··· TEXTE À LIRE
Je ne suis pas un littéraire. Plaidoyer pour des frontières disciplinaires poreuses
Je publie ici les notes pour la conférence donnée à Lyon dans le cadre du colloque “Cartographie du Web littéraire francophone”. Merci beaucoup à Gilles Bonnet, Belén Hernández Marzal, Jean Pierre Fewou Ngouloure et Jean Baptiste Monat pour l’invitation !
Je commencerais par une anecdote personnelle. En 2012, j’ai été embauché sur un poste de “Littérature et culture numérique” dans le département des littératures de langue française de l’Université de Montréal. Cela pourrait sembler étrange - dans la meilleure des hypothèses - ou plutôt louche, étant donné que je n’ai pas une formation en littérature (j’ai une maîtrise et un doctorat en philosophie), que j’ai assez peu publié dans la discipline - la plupart de mes travaux, surtout à l’époque, portait sur la phénoménologie et le concept de virtuel - et que, en plus, je suis italien … Détail en plus pour pimenter davantage cette histoire : au moment de mon embauche éclatait à Montréal le scandale de la Commission Charbonneau, scandale qui avait révélé une série d’actions de corruption au sein du secteur de la construction réalisée par la mafia d’origine italienne… Le lien/association était facile à faire…
Je voudrais donc essayer de me défendre ici de l’accusation - hélas très plausible - d’être un imposteur, ou pire l’énième résultat scandaleux de l’habile infiltration de la mafia italienne en Amérique du Nord.
······
··· DONNÉES EXTRAITES
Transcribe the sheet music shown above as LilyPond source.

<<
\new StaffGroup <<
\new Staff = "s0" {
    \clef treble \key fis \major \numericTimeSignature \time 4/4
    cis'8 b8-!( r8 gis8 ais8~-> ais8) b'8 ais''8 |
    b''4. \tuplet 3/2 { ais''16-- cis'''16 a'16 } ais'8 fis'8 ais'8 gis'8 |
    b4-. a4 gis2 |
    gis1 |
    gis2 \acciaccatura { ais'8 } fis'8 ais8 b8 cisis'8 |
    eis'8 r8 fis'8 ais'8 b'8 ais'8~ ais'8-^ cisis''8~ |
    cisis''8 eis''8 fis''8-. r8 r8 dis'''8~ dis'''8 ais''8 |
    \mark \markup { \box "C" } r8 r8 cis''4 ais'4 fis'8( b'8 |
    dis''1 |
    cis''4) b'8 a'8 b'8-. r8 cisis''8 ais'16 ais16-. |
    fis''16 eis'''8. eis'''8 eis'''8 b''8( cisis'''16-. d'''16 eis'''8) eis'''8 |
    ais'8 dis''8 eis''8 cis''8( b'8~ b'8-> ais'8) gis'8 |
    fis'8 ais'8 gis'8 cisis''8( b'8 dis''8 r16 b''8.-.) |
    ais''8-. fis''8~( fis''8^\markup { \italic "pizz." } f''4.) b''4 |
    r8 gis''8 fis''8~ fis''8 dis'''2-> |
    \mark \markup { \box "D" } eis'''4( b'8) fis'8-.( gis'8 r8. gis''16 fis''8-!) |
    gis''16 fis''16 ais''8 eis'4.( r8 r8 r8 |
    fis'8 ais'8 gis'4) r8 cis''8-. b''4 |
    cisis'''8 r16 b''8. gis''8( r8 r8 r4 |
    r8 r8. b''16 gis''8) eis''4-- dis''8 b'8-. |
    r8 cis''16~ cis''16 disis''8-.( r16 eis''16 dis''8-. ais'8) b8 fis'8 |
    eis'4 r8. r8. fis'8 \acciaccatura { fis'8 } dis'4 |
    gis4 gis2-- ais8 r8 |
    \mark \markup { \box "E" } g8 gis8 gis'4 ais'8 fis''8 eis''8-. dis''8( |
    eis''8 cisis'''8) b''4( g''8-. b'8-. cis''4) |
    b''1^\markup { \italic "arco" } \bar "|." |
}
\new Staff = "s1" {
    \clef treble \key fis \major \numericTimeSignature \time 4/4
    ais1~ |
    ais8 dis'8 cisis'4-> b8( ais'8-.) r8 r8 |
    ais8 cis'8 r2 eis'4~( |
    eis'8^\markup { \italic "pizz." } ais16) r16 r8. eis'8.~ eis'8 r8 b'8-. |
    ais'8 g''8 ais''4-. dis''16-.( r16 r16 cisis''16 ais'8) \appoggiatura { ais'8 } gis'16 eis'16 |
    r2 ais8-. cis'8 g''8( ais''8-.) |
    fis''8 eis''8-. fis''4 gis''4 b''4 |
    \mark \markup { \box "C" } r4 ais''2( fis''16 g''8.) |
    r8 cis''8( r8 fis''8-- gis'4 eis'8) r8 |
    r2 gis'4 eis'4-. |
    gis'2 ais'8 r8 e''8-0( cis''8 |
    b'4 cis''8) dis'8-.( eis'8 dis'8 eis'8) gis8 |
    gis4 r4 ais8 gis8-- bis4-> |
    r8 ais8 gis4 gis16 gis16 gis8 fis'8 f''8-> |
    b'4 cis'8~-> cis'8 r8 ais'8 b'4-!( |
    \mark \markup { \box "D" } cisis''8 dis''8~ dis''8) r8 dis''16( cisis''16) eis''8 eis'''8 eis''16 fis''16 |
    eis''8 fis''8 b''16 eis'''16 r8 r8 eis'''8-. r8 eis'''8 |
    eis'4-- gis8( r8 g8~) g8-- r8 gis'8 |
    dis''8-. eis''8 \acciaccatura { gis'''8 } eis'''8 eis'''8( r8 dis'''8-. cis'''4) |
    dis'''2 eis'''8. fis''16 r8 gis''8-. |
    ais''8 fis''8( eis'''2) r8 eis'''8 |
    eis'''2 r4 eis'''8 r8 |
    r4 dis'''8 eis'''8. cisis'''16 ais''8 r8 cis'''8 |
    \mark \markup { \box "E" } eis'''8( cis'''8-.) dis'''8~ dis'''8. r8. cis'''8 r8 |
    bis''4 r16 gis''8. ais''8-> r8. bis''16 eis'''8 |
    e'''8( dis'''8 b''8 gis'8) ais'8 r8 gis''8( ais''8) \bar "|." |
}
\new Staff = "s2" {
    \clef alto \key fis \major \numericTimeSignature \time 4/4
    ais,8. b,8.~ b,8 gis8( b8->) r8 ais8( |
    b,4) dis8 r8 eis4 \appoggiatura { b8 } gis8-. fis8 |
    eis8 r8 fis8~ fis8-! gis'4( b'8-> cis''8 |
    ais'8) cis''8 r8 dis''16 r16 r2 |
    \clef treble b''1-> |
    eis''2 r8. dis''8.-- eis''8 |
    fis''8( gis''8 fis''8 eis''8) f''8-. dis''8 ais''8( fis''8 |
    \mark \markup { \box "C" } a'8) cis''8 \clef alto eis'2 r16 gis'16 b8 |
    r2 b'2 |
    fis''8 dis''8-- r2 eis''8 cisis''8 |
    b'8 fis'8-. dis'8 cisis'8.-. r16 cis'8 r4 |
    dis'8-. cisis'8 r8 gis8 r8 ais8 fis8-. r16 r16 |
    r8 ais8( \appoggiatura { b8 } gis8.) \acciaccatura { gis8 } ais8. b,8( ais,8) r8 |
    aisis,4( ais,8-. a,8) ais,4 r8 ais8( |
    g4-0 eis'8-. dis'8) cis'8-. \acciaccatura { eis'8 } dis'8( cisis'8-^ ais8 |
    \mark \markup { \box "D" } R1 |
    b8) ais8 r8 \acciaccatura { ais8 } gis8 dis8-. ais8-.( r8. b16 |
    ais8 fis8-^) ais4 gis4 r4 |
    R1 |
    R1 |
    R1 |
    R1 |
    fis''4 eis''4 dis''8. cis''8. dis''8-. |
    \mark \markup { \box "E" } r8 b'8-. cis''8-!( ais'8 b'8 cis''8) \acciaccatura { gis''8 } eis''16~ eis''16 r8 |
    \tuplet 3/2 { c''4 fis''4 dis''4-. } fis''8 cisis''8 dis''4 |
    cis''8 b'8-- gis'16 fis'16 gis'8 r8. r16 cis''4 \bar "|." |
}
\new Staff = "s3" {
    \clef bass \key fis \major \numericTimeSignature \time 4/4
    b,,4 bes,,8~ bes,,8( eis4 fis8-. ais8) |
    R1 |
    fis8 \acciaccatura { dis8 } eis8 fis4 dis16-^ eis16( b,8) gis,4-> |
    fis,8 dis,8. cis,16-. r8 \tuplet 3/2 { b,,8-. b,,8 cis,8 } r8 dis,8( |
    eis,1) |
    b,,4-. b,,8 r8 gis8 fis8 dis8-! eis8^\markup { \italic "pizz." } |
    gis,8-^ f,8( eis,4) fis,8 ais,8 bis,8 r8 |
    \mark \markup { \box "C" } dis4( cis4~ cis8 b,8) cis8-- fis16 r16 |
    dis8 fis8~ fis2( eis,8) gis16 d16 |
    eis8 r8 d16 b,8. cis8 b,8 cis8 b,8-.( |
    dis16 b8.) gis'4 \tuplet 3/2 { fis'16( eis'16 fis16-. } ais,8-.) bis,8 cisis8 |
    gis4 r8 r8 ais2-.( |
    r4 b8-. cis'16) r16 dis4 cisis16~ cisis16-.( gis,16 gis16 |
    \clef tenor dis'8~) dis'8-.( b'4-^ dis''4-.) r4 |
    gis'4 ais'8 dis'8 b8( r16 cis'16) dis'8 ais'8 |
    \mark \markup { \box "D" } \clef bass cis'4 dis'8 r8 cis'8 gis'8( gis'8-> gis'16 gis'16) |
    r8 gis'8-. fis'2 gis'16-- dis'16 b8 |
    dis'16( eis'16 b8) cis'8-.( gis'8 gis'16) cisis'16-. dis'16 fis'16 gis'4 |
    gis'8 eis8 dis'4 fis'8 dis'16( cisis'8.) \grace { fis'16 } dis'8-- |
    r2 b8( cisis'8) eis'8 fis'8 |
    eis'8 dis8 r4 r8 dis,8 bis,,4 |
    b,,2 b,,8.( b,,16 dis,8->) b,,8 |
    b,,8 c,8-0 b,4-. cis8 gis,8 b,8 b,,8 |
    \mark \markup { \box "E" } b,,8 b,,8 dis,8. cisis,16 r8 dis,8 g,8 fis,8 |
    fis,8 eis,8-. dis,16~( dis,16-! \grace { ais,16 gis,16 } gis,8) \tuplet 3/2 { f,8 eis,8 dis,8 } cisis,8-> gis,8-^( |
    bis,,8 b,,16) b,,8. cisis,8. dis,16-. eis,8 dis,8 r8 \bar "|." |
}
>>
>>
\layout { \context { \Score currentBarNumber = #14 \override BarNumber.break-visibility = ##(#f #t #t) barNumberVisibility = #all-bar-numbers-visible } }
······
* CONSIGNE DONNÉE 1: Dans le texte sur les frontières disciplinaires, à quel poste l'embauche de 2012 à l'Université de Montréal correspondait-elle ?
* CONSIGNE DONNÉE 2: Reprenez le texte sur les frontières disciplinaires à la suite de sa dernière phrase.

* RÉPONSE RÉDIGÉE 1: Un poste de « Littérature et culture numérique » au département des littératures de langue française.

* RÉPONSE RÉDIGÉE 2:
Pour ce faire il faut que je tente, tant bien que mal, de donner des réponses à deux questions malheureusement très, trop larges pour être démêlées dans l’heure que j’ai à disposition pour structurer ma propre apologie :
- En premier lieu : qu’est-ce que la littérature ?
- Et puis : qu’est-ce que la littérature numérique ?
La réponse à ces deux questions me permettrait de définir quels sont les objets littéraires qu’on pourrait ou devrait étudier au sein d’un poste comme celui sur lequel j’ai été embauché, de baliser, en somme, un corpus, de cartographier la “littérature numérique” pour démontrer que ce dont je m’occupe présente une relation quelconque avec ses objets et me protéger donc des procédures légales qui pourraient être déclenchées contre moi.
La tâche est ardue et la seule bonne nouvelle est que désormais j’ai obtenu la permanence et que donc l’UdeM n’a pas énormément de moyens pour me foutre dehors.
Plus sérieusement : la question que pose ce colloque - de cartographier le Web littéraire francophone - est ambitieuse et complexe. Les pratiques d’écriture, de lecture et de circulation de contenus ont changé profondément dans les dernières années et il est urgent de s’interroger à nouveau sur ce que Bourdieu appelait le “champ littéraire”.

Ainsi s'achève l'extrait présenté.